Hace una tarde primaveral en un Amiens otoñal. No me une a esta ciudad otra lazo que la magia de su belleza. Camino del aeropuerto, de vuelta a casa, desvío mi camino para volver a pasearme su catedral, de altura impensable siglos atrás.
Dejo atrás un seminario entre colegas venidos de los cuatro rincones del globo, con el regusto que deja trabajar, pasear o cenar con japoneses, rusos, iraníes, brasileños, turcos, alemanes y portugueses, negros y blancos, buceando en las restricciones de otros idiomas para comunicarnos.
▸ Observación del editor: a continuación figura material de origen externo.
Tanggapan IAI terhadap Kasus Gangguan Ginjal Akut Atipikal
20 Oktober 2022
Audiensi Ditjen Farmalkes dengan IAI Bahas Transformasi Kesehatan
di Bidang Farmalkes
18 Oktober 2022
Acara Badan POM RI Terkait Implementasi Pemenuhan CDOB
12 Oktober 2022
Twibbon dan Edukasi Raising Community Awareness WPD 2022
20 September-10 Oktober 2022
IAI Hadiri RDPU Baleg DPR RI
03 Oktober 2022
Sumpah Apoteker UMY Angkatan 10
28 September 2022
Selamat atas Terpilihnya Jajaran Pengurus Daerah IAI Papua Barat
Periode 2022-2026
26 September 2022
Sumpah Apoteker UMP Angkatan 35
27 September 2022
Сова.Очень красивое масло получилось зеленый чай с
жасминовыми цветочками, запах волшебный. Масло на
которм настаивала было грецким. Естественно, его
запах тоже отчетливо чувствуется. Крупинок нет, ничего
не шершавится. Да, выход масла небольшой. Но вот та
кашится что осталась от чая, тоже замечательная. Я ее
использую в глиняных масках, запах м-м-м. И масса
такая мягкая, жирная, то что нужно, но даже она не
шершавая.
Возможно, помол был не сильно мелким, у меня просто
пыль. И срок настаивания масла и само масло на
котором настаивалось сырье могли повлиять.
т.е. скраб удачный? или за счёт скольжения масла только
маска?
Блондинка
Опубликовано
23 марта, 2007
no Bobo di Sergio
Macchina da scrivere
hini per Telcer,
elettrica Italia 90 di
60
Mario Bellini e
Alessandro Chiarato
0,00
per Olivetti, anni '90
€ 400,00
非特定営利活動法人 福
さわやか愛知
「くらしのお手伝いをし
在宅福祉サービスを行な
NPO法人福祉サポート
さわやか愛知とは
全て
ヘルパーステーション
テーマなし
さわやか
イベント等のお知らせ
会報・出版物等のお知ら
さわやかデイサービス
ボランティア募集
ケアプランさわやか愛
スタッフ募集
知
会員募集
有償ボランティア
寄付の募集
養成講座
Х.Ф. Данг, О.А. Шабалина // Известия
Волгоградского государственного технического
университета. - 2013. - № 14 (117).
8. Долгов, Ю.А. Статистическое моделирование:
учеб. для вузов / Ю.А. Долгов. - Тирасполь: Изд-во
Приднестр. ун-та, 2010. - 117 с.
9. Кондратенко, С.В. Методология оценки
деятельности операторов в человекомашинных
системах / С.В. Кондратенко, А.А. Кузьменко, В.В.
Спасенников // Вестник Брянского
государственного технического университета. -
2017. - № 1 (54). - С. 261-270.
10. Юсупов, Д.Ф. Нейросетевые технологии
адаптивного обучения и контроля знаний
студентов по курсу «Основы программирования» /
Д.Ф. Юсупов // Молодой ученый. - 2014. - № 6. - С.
Me hablaban anoche de un gran jefe, una persona brillante, jubilada hace pocos meses. La invitaron a un encuentro entre antiguos ejecutivos de la empresa en una fábrica del norte de Francia.
-Sólo hablaba de champiñones, Salvador -me confesaba alguien que asistió a ese encuentro.
Sí, el gran y admirado gran jefe, sólo hablaba de champiñones. Los dibujaba, les explicaba dónde cogerlos, las mejores épocas...
-Ya sabes, pertenecía al grupo de los hiperventilados.
Sí, de esos que disfrutan tanto de su trabajo que no saben hablar de otra cosa, que plantean sus ilusiones paralelas a las de la empresa.
-A dos días de jubilarse, trataba de convencernos de cómo aplicar las nuevas políticas de mantenimiento preventivo.
Y los dos días pasaron. Ahora sólo habla de champiñones.